Glossophobia is classified as a specific form of Social Phobia within the Diagnostical and Statistical Manual of Mental Disorders, Fourth edition, Text Revision (DSM-IV-TR). This phobia is characterized by an intense or unreasonable fear that they will be scrutinized and criticized by people while speaking in public, resulting in humiliation and embarrassment. Public speaking, or even thoughts of public speaking, will often lead to significant distress and anxiety symptoms, such as feelings of dread, sweating, shortness of breath, nausea, increased heart rate, dry mouth, and even panic attacks. While in public speaking situations, people with glossophobia may experience blushing, trembling of hands, a shaky voice, stuttering, and difficulty concentrating on their speech. People with glossophobia may limit or avoid any public speaking engagements, which may lead to problems with their academic, occupational, or social functioning. For instance, a student may be unwilling to meet the course requirement of giving a speech in front of the class, or a person may not be able to give a toast at his daughter’s wedding. Some people may even have a hard time talking in conversations in group settings or with people they do not know well.
The majority of people report some anxiety or fear related to public speaking, and glossophobia is one of the most common types of social phobia. The most common explanation for glossophobia is that a person develops a negative perception of their abilities and believes that other people will scrutinize their poor performance, so people begin to avoid speaking in public. However, research finds that people’s perceptions of their performance are usually much more negative than their actual performance. People with glossophobia report that their fears are generally focused on the fear of being embarrassed or humiliated in public. Some people with glossophobia also experience test anxiety and fears of other social situations (generalized social phobia). Speech disorders, other anxiety disorders (e.g., agoraphobia, generalized anxiety disorder), and substance abuse disorder may commonly co-occur with glossophobia.
Celebrities who reportedly have had a fear of public speaking include Reese Witherspoon, Leonardo DiCaprio, Donny Osmond, Barbra Streisand, and Harrison Ford.

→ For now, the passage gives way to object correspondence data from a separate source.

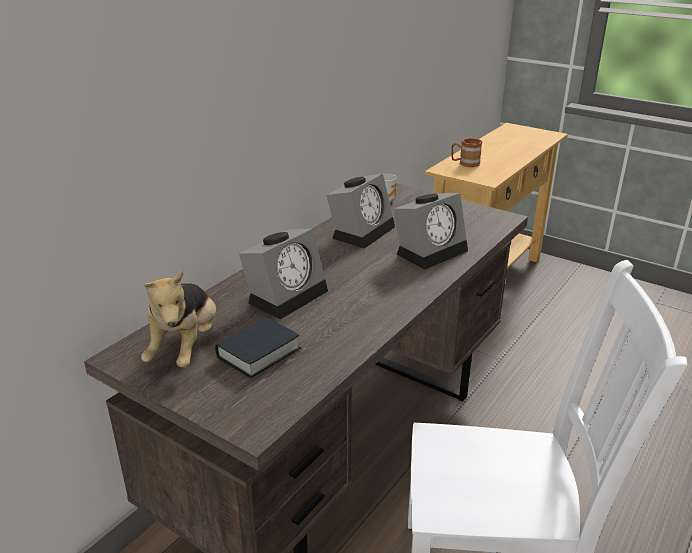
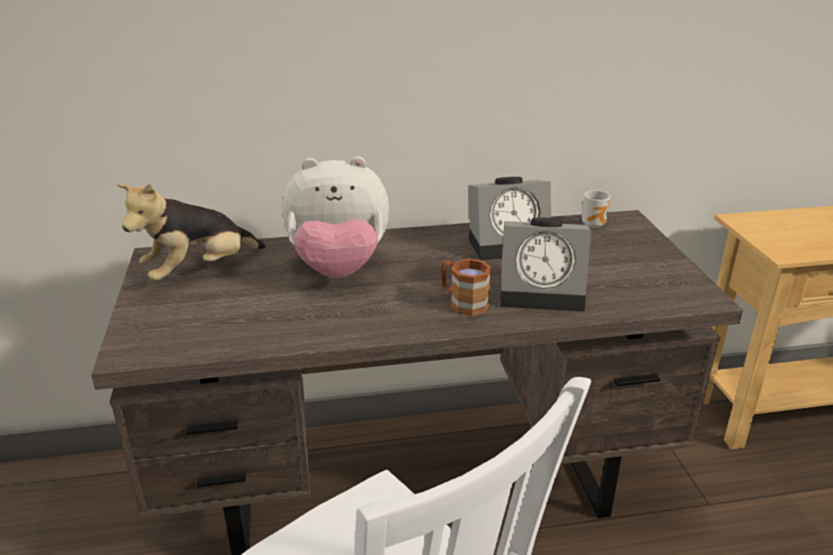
camera: 45 degrees right, 0 degrees up
book [215,317,301,378] -> none
alarm clock [239,229,328,319] -> plush toy [282,156,389,278]
brown mug [451,138,482,167] -> brown mug moved to [441,258,491,316]

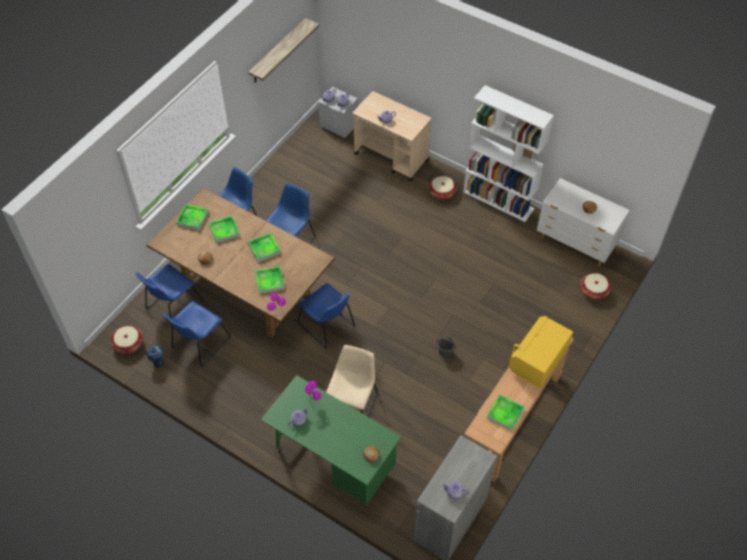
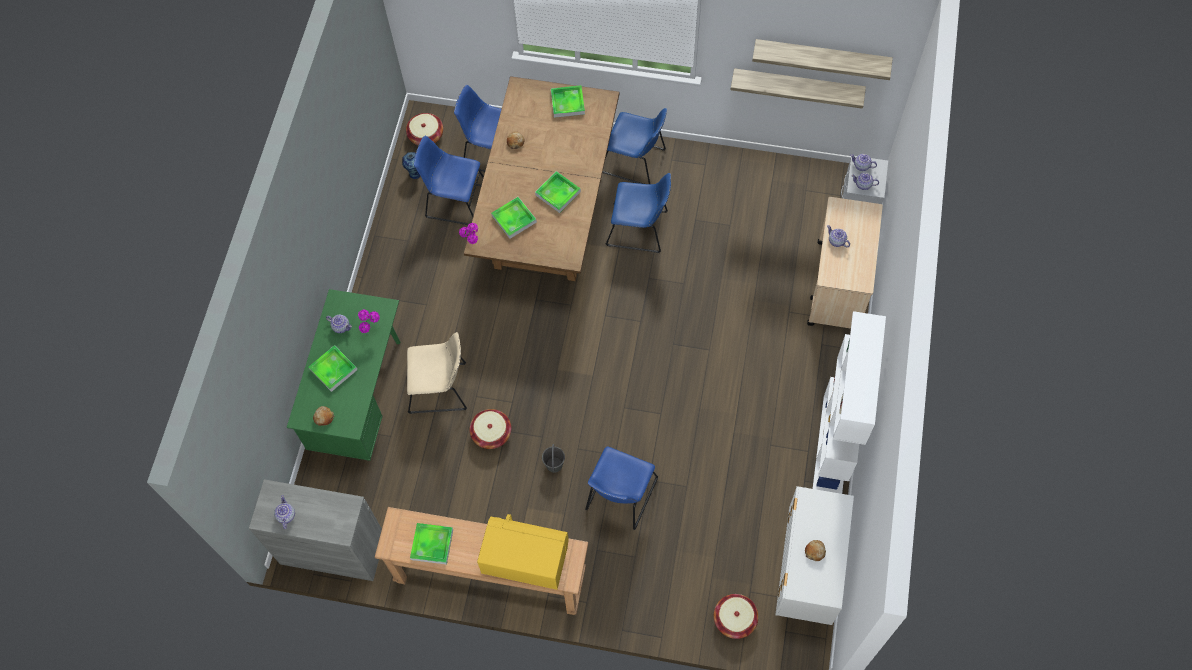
camera: 70 degrees right, 10 degrees up
tray [209,216,240,243] -> tray moved to [308,345,358,392]
blue chair [297,283,355,349] -> blue chair moved to [585,447,658,530]
basket [428,176,457,200] -> basket moved to [470,409,511,449]
none -> shelf [731,68,866,109]

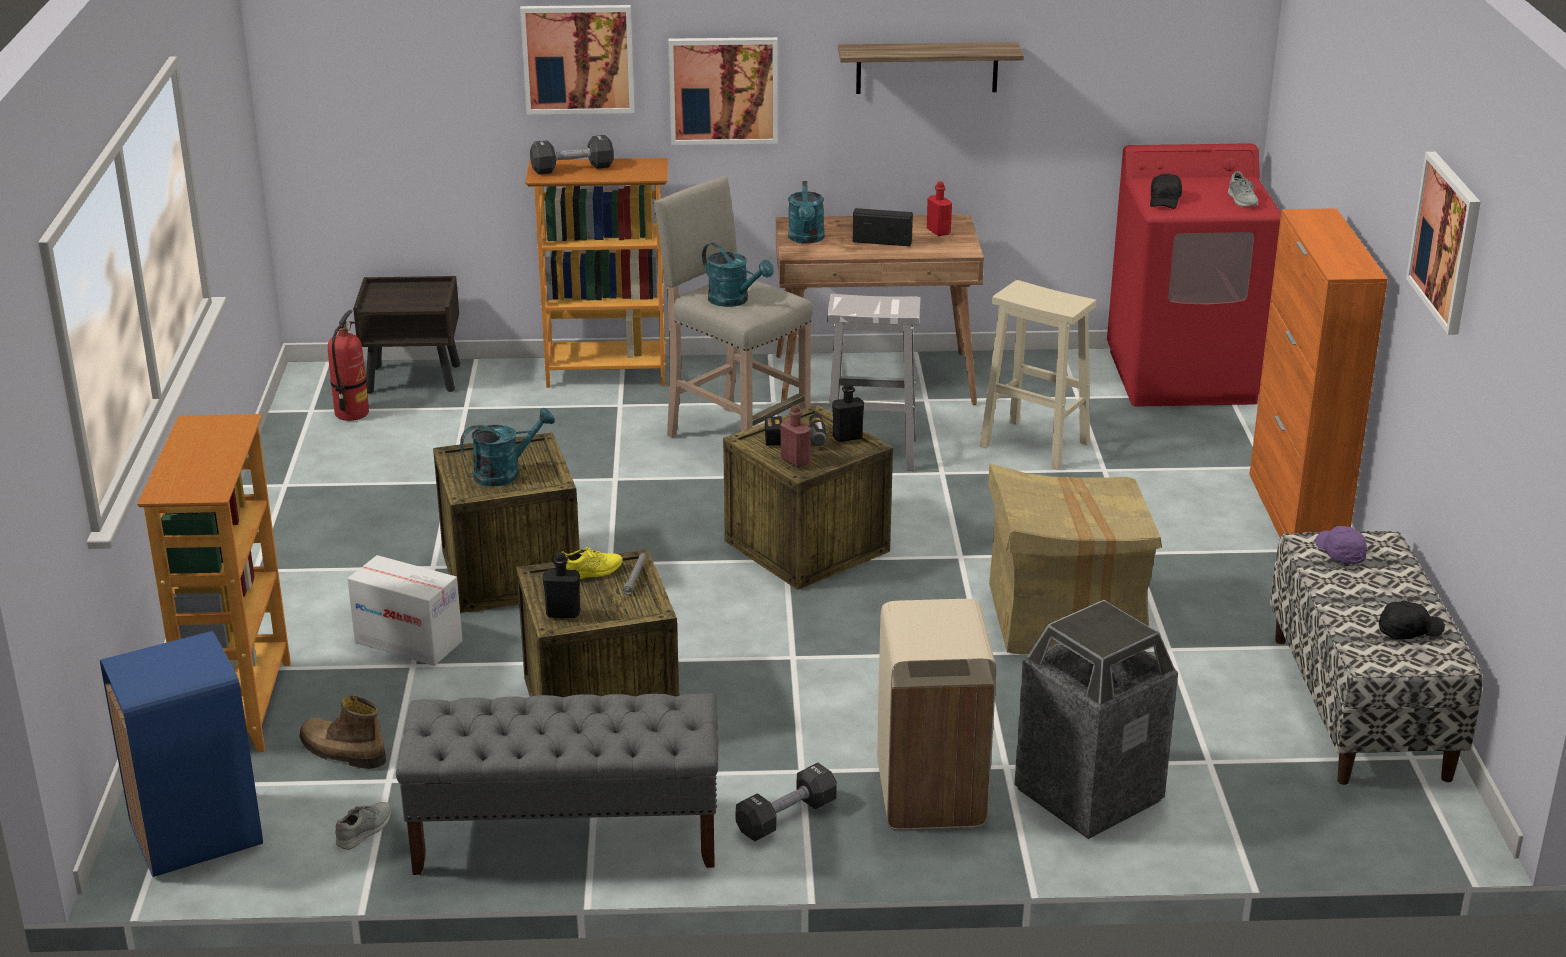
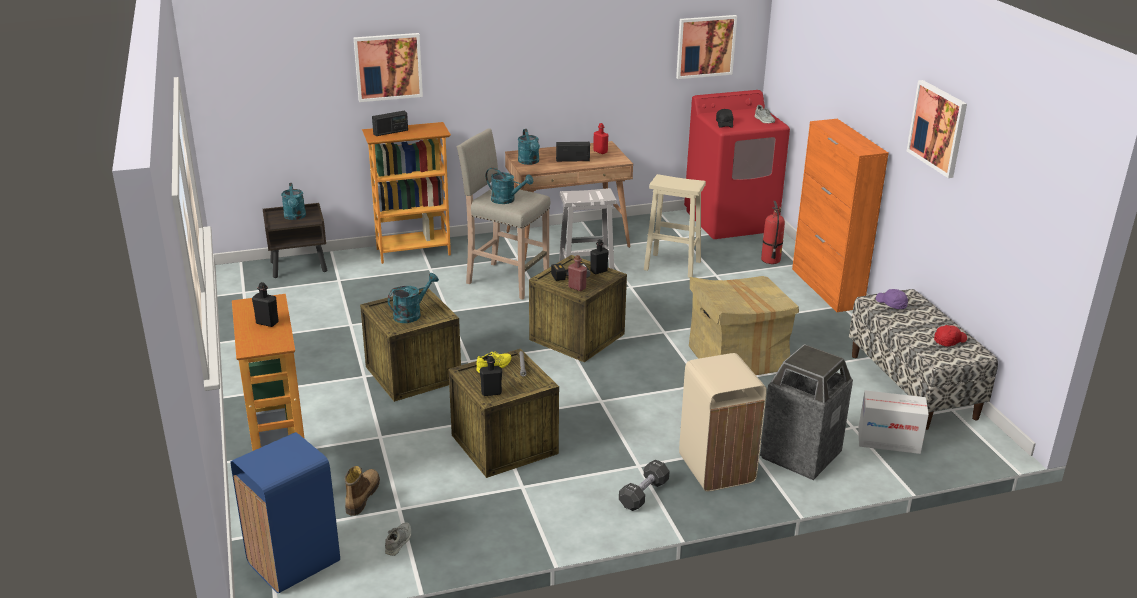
camera: 15 degrees left, 0 degrees up
boot [300,696,387,769] -> boot turned 90 degrees clockwise [345,466,380,516]
fire extinguisher [328,310,369,421] -> fire extinguisher moved to [761,201,785,264]
cardboard box [347,555,463,666] -> cardboard box moved to [858,390,929,454]
grey bench [396,693,718,875] -> none
black dumbbell [530,135,614,174] -> radio [372,111,408,136]
picture [669,37,778,145] -> picture moved to [676,15,737,79]
shelf [838,42,1024,94] -> none
black cap [1379,600,1445,639] -> red cap [934,325,967,346]
none -> black bottle [252,282,279,327]
none -> turquoise watering can [281,183,306,220]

Cognitive-behavior treatments are the most common and effective treatments for glossophobia. Exposure treatments, such as systematic desensitization, can help a person gradually gain confidence and reduce their fear of public speaking. Given that people with glossophobia have negative cognitions about their own performance, treatment often involves some cognitive restructuring work (e.g., changing irrational negative beliefs to be more realistic). Social skills training can be helpful for people with glossophobia who may need help learning how to interact in social situations. Virtual reality treatment and Internet-based self-help treatments have also found to be effective for glossophobia. Medications, such as beta-blockers and anti-anxiety drugs, may also be used in conjunction with psychotherapy. Although medications can help a person manage their anxiety symptoms, they will not treat the underlying negative cognitions. A person with glossophobia should discuss treatment options with a trained counselor or healthcare professional.